- [EXERCISE REQUIREMENTS]: Rewrite every one of the records, changing each "phylum" to "division" and keeping everything else the same. Omit the pictures.
---- DATA IN THIS EXERCISE
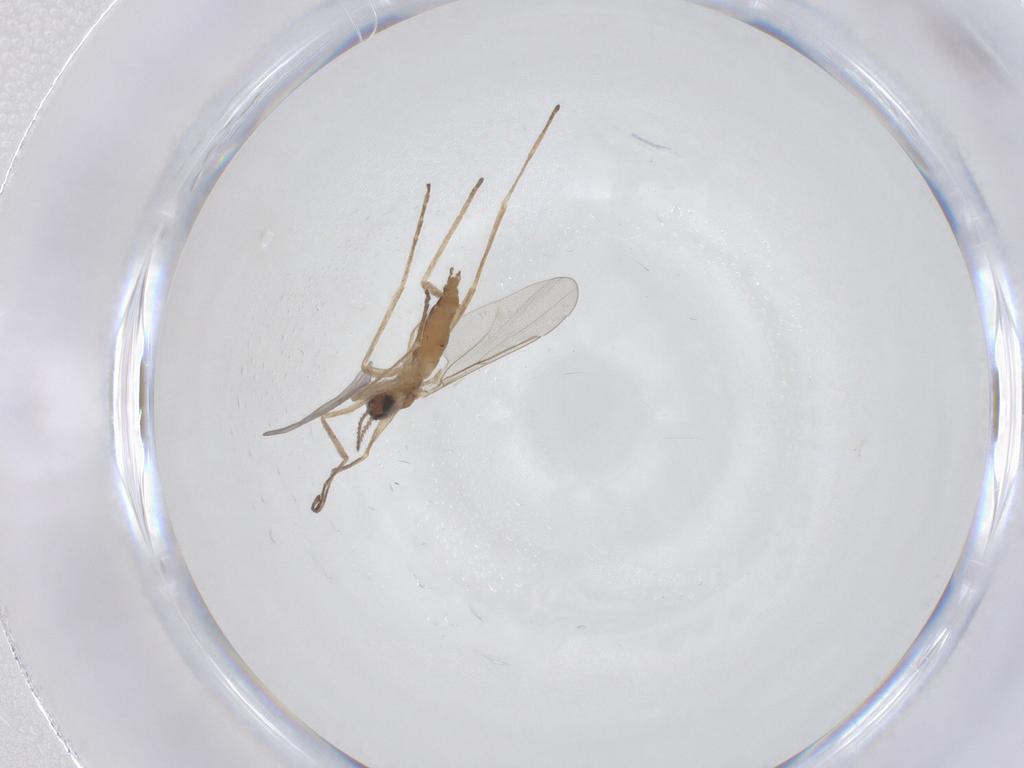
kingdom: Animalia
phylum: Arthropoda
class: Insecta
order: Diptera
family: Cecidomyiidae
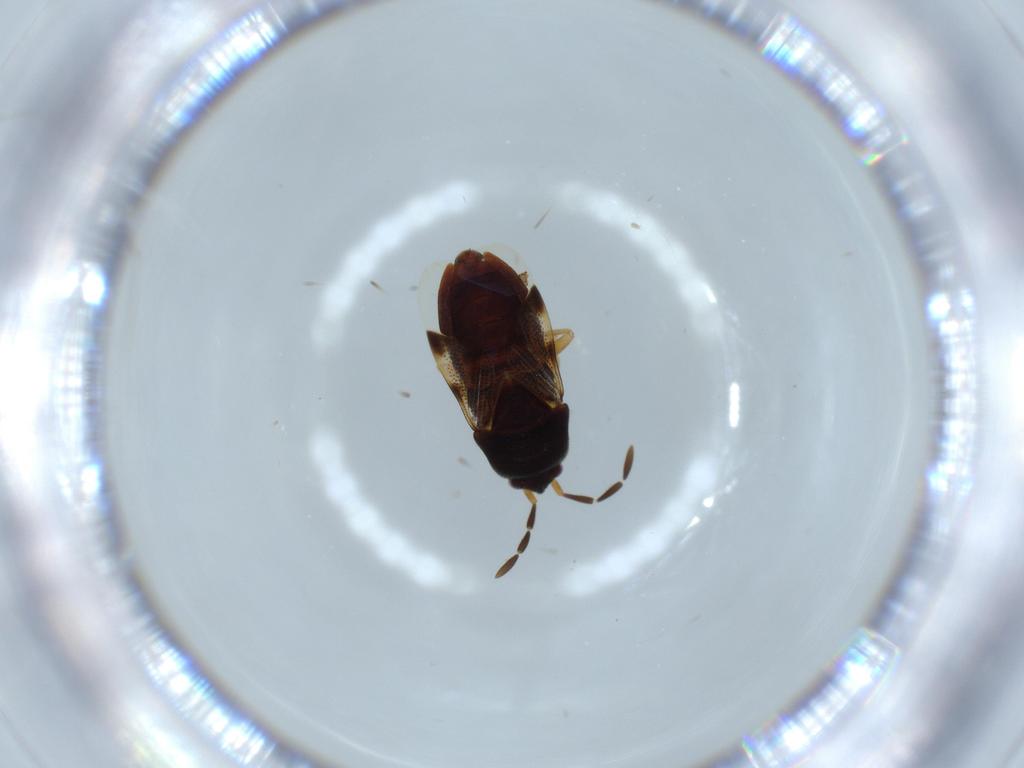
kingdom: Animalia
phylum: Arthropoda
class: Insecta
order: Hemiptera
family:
--------
- [RESULT OF THIS EXERCISE]:
kingdom: Animalia
division: Arthropoda
class: Insecta
order: Diptera
family: Cecidomyiidae
kingdom: Animalia
division: Arthropoda
class: Insecta
order: Hemiptera
family:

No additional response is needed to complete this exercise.